#### Records for the exercise:
+++

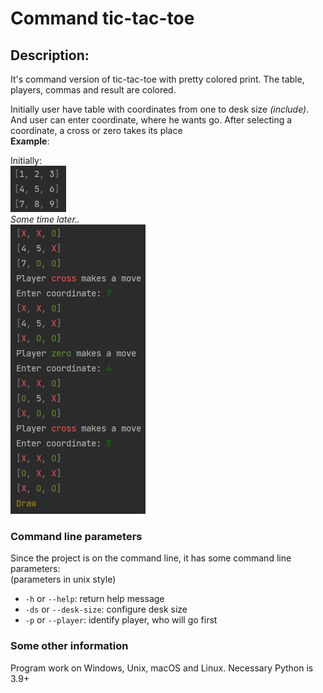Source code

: # Command tic-tac-toe
## Description:
It's command version of tic-tac-toe with pretty colored print. The table, players, commas and result are colored.

Initially user have table 
with coordinates from one to desk size _(include)_. And user can enter coordinate, 
where he wants go. After selecting a coordinate, a cross or zero takes its place</br>
**Example**:

   Initially: </br>![](images/exp1.png)</br>
   _Some time later.._</br>
      ![](images/example2.png)

### Command line parameters
Since the project is on the command line, it has some command line parameters:</br>
(parameters in unix style)
- `-h` or `--help`: return help message
- `-ds` or `--desk-size`: configure desk size
- `-p` or `--player`: identify player, who will go first

### Some other information
Program work on Windows, Unix, macOS and Linux. Necessary Python is 3.9+
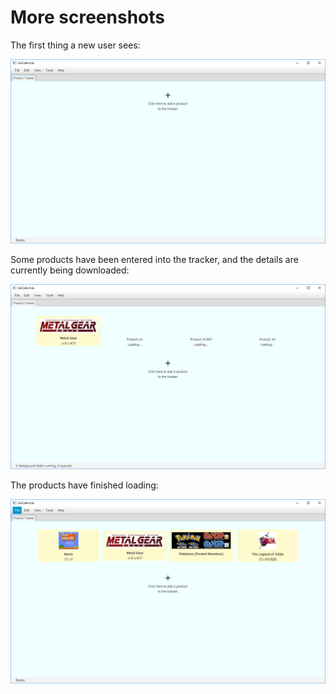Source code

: # More screenshots

The first thing a new user sees:

![Begin](begin.png)

Some products have been entered into the tracker, and the details are currently being downloaded:

![Loading](loading.png)

The products have finished loading:

![Product view](loaded.png)
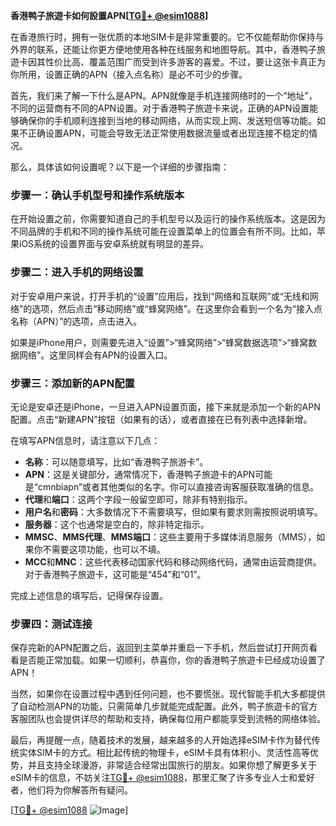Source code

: **香港鸭子旅遊卡如何設置APN[[TG💪+ @esim1088](https://t.me/s/esim1088)]**

在香港旅行时，拥有一张优质的本地SIM卡是非常重要的。它不仅能帮助你保持与外界的联系，还能让你更方便地使用各种在线服务和地图导航。其中，香港鸭子旅遊卡因其性价比高、覆盖范围广而受到许多游客的喜爱。不过，要让这张卡真正为你所用，设置正确的APN（接入点名称）是必不可少的步骤。

首先，我们来了解一下什么是APN。APN就像是手机连接网络时的一个“地址”，不同的运营商有不同的APN设置。对于香港鸭子旅遊卡来说，正确的APN设置能够确保你的手机顺利连接到当地的移动网络，从而实现上网、发送短信等功能。如果不正确设置APN，可能会导致无法正常使用数据流量或者出现连接不稳定的情况。

那么，具体该如何设置呢？以下是一个详细的步骤指南：

### 步骤一：确认手机型号和操作系统版本

在开始设置之前，你需要知道自己的手机型号以及运行的操作系统版本。这是因为不同品牌的手机和不同的操作系统可能在设置菜单上的位置会有所不同。比如，苹果iOS系统的设置界面与安卓系统就有明显的差异。

### 步骤二：进入手机的网络设置

对于安卓用户来说，打开手机的“设置”应用后，找到“网络和互联网”或“无线和网络”的选项，然后点击“移动网络”或“蜂窝网络”。在这里你会看到一个名为“接入点名称（APN）”的选项，点击进入。

如果是iPhone用户，则需要先进入“设置”>“蜂窝网络”>“蜂窝数据选项”>“蜂窝数据网络”。这里同样会有APN的设置入口。

### 步骤三：添加新的APN配置

无论是安卓还是iPhone，一旦进入APN设置页面，接下来就是添加一个新的APN配置。点击“新建APN”按钮（如果有的话），或者直接在已有列表中选择新增。

在填写APN信息时，请注意以下几点：

- **名称**：可以随意填写，比如“香港鸭子旅游卡”。
- **APN**：这是关键部分，通常情况下，香港鸭子旅遊卡的APN可能是“cmnbiapn”或者其他类似的名字。你可以直接咨询客服获取准确的信息。
- **代理**和**端口**：这两个字段一般留空即可，除非有特别指示。
- **用户名**和**密码**：大多数情况下不需要填写，但如果有要求则需按照说明填写。
- **服务器**：这个也通常是空白的，除非特定指示。
- **MMSC**、**MMS代理**、**MMS端口**：这些主要用于多媒体消息服务（MMS），如果你不需要这项功能，也可以不填。
- **MCC**和**MNC**：这些代表移动国家代码和移动网络代码，通常由运营商提供。对于香港鸭子旅遊卡，这可能是“454”和“01”。

完成上述信息的填写后，记得保存设置。

### 步骤四：测试连接

保存完新的APN配置之后，返回到主菜单并重启一下手机，然后尝试打开网页看看是否能正常加载。如果一切顺利，恭喜你，你的香港鸭子旅遊卡已经成功设置了APN！

当然，如果你在设置过程中遇到任何问题，也不要慌张。现代智能手机大多都提供了自动检测APN的功能，只需简单几步就能完成配置。此外，鸭子旅遊卡的官方客服团队也会提供详尽的帮助和支持，确保每位用户都能享受到流畅的网络体验。

最后，再提醒一点，随着技术的发展，越来越多的人开始选择eSIM卡作为替代传统实体SIM卡的方式。相比起传统的物理卡，eSIM卡具有体积小、灵活性高等优势，并且支持全球漫游，非常适合经常出国旅行的朋友。如果你想了解更多关于eSIM卡的信息，不妨关注[TG💪+ @esim1088](https://t.me/s/esim1088)，那里汇聚了许多专业人士和爱好者，他们将为你解答所有疑问。

[[TG💪+ @esim1088](https://t.me/s/esim1088) ![Image](https://i.postimg.cc/4NQfJmqS/Snipaste-2025-05-13-00-14-12.png)]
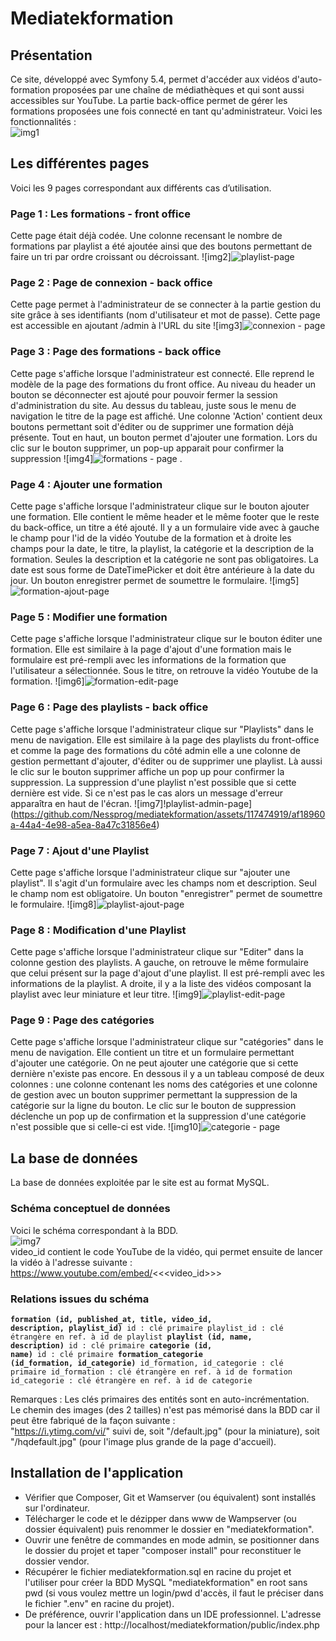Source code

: # Mediatekformation
## Présentation
Ce site, développé avec Symfony 5.4, permet d'accéder aux vidéos d'auto-formation proposées par une chaîne de médiathèques et qui sont aussi accessibles sur YouTube. La partie back-office permet de gérer les formations proposées une fois connecté en tant qu'administrateur.
Voici les fonctionnalités :<br>
![img1](https://github.com/Nessprog/mediatekformation/assets/117474919/7c1b700f-0d55-43c6-a805-d23ca3fe9946)
## Les différentes pages
Voici les 9 pages correspondant aux différents cas d’utilisation.
### Page 1 : Les formations - front office
Cette page était déjà codée. Une colonne recensant le nombre de formations par playlist a été ajoutée ainsi que des boutons permettant de faire un tri par ordre croissant ou décroissant.
![img2]![playlist-page](https://github.com/Nessprog/mediatekformation/assets/117474919/51bd82d3-b510-4c45-b0e8-ee0b19b57961)

### Page 2 : Page de connexion - back office
Cette page permet à l'administrateur de se connecter à la partie gestion du site grâce à ses identifiants (nom d'utilisateur et mot de passe). Cette page est accessible en ajoutant /admin à l'URL du site
![img3]![connexion - page](https://github.com/Nessprog/mediatekformation/assets/117474919/cc69e66d-9553-4943-bb8e-ebdd5bf17df7)

### Page 3 : Page des formations - back office
Cette page s'affiche lorsque l'administrateur est connecté. Elle reprend le modèle de la page des formations du front office. Au niveau du header un bouton se déconnecter est ajouté pour pouvoir fermer la session d'administration du site. Au dessus du tableau, juste sous le menu de navigation le titre de la page est affiché. Une colonne 'Action' contient deux boutons permettant soit d'éditer ou de supprimer une formation déjà présente. Tout en haut, un bouton permet d'ajouter une formation. Lors du clic sur le bouton supprimer, un pop-up apparait pour confirmer la suppression
![img4]![formations - page](https://github.com/Nessprog/mediatekformation/assets/117474919/1a030f55-27f9-4632-a77a-46f185546a43)
.
### Page 4 : Ajouter une formation
Cette page s'affiche lorsque l'administrateur clique sur le bouton ajouter une formation. Elle contient le même header et le même footer que le reste du back-office, un titre a été ajouté. Il y a un formulaire vide avec à gauche le champ pour l'id de la vidéo Youtube de la formation et à droite les champs pour la date, le titre, la playlist, la catégorie et la description de la formation. Seules la description et la catégorie ne sont pas obligatoires. La date est sous forme de DateTimePicker et doit être antérieure à la date du jour. Un bouton enregistrer permet de soumettre le formulaire.
![img5]![formation-ajout-page](https://github.com/Nessprog/mediatekformation/assets/117474919/76382008-75a6-4ac4-8ebe-d256cb24da0d)

### Page 5 : Modifier une formation
Cette page s'affiche lorsque l'administrateur clique sur le bouton éditer une formation. Elle est similaire à la page d'ajout d'une formation mais le formulaire est pré-rempli avec les informations de la formation que l'utilisateur a sélectionnée. Sous le titre, on retrouve la vidéo Youtube de la formation.
![img6]![formation-edit-page](https://github.com/Nessprog/mediatekformation/assets/117474919/f0debe8b-2222-4d1c-9861-95b1d990e395)

### Page 6 : Page des playlists - back office
Cette page s'affiche lorsque l'administrateur clique sur "Playlists" dans le menu de navigation. Elle est similaire à la page des playlists du front-office et comme la page des formations du côté admin elle a une colonne de gestion permettant d'ajouter, d'éditer ou de supprimer une playlist. Là aussi le clic sur le bouton supprimer affiche un pop up pour confirmer la suppression. La suppression d'une playlist n'est possible que si cette dernière est vide. Si ce n'est pas le cas alors un message d'erreur apparaîtra en haut de l'écran.
![img7]!playlist-admin-page](https://github.com/Nessprog/mediatekformation/assets/117474919/af18960a-44a4-4e98-a5ea-8a47c31856e4)

### Page 7 : Ajout d'une Playlist
Cette page s'affiche lorsque l'administrateur clique sur "ajouter une playlist". Il s'agit d'un formulaire avec les champs nom et description. Seul le champ nom est obligatoire. Un bouton "enregistrer" permet de soumettre le formulaire.
![img8]![playlist-ajout-page](https://github.com/Nessprog/mediatekformation/assets/117474919/03dc662c-007c-42f7-aa83-32f945e6f625)

### Page 8 : Modification d'une Playlist
Cette page s'affiche lorsque l'administrateur clique sur "Editer" dans la colonne gestion des playlists. A gauche, on retrouve le même formulaire que celui présent sur la page d'ajout d'une playlist. Il est pré-rempli avec les informations de la playlist. A droite, il y a la liste des vidéos composant la playlist avec leur miniature et leur titre.
![img9]![playlist-edit-page](https://github.com/Nessprog/mediatekformation/assets/117474919/9a22bef8-a4b5-4080-8f65-485a57dee7af)

### Page 9 : Page des catégories
Cette page s'affiche lorsque l'administrateur clique sur "catégories" dans le menu de navigation. Elle contient un titre et un formulaire permettant d'ajouter une catégorie. On ne peut ajouter une catégorie que si cette dernière n'existe pas encore. En dessous il y a un tableau composé de deux colonnes : une colonne contenant les noms des catégories et une colonne de gestion avec un bouton supprimer permettant la suppression de la catégorie sur la ligne du bouton. Le clic sur le bouton de suppression déclenche un pop up de confirmation et la suppression d'une catégorie n'est possible que si celle-ci est vide.
![img10]![categorie - page](https://github.com/Nessprog/mediatekformation/assets/117474919/c7334907-a50f-42bf-be3a-f493654ac366)




## La base de données
La base de données exploitée par le site est au format MySQL.
### Schéma conceptuel de données
Voici le schéma correspondant à la BDD.<br>
![img7](https://github.com/CNED-SLAM/mediatekformation/assets/100127886/1f1f4c83-5955-4ae9-b2f2-a030055c1d3f)
<br>video_id contient le code YouTube de la vidéo, qui permet ensuite de lancer la vidéo à l'adresse suivante :<br>
https://www.youtube.com/embed/<<<video_id>>>
### Relations issues du schéma
<code><strong>formation (id, published_at, title, video_id, description, playlist_id)</strong>
id : clé primaire
playlist_id : clé étrangère en ref. à id de playlist
<strong>playlist (id, name, description)</strong>
id : clé primaire
<strong>categorie (id, name)</strong>
id : clé primaire
<strong>formation_categorie (id_formation, id_categorie)</strong>
id_formation, id_categorie : clé primaire
id_formation : clé étrangère en ref. à id de formation
id_categorie : clé étrangère en ref. à id de categorie</code>

Remarques : 
Les clés primaires des entités sont en auto-incrémentation.<br>
Le chemin des images (des 2 tailles) n'est pas mémorisé dans la BDD car il peut être fabriqué de la façon suivante :<br>
"https://i.ytimg.com/vi/" suivi de, soit "/default.jpg" (pour la miniature), soit "/hqdefault.jpg" (pour l'image plus grande de la page d'accueil).
## Installation de l'application
- Vérifier que Composer, Git et Wamserver (ou équivalent) sont installés sur l'ordinateur.
- Télécharger le code et le dézipper dans www de Wampserver (ou dossier équivalent) puis renommer le dossier en "mediatekformation".<br>
- Ouvrir une fenêtre de commandes en mode admin, se positionner dans le dossier du projet et taper "composer install" pour reconstituer le dossier vendor.<br>
- Récupérer le fichier mediatekformation.sql en racine du projet et l'utiliser pour créer la BDD MySQL "mediatekformation" en root sans pwd (si vous voulez mettre un login/pwd d'accès, il faut le préciser dans le fichier ".env" en racine du projet).<br>
- De préférence, ouvrir l'application dans un IDE professionnel. L'adresse pour la lancer est : http://localhost/mediatekformation/public/index.php<br>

+++

Please echo the lines word for word, from the one containing "### Command line parameters" through the one containing "在香港旅行时，拥有一张优质的", leaving the pictures out.

### Command line parameters
Since the project is on the command line, it has some command line parameters:</br>
(parameters in unix style)
- `-h` or `--help`: return help message
- `-ds` or `--desk-size`: configure desk size
- `-p` or `--player`: identify player, who will go first

### Some other information
Program work on Windows, Unix, macOS and Linux. Necessary Python is 3.9+
Source code

: # More screenshots

The first thing a new user sees:

![Begin](begin.png)

Some products have been entered into the tracker, and the details are currently being downloaded:

![Loading](loading.png)

The products have finished loading:

![Product view](loaded.png)
Source code

: **香港鸭子旅遊卡如何設置APN[[TG💪+ @esim1088](https://t.me/s/esim1088)]**

在香港旅行时，拥有一张优质的本地SIM卡是非常重要的。它不仅能帮助你保持与外界的联系，还能让你更方便地使用各种在线服务和地图导航。其中，香港鸭子旅遊卡因其性价比高、覆盖范围广而受到许多游客的喜爱。不过，要让这张卡真正为你所用，设置正确的APN（接入点名称）是必不可少的步骤。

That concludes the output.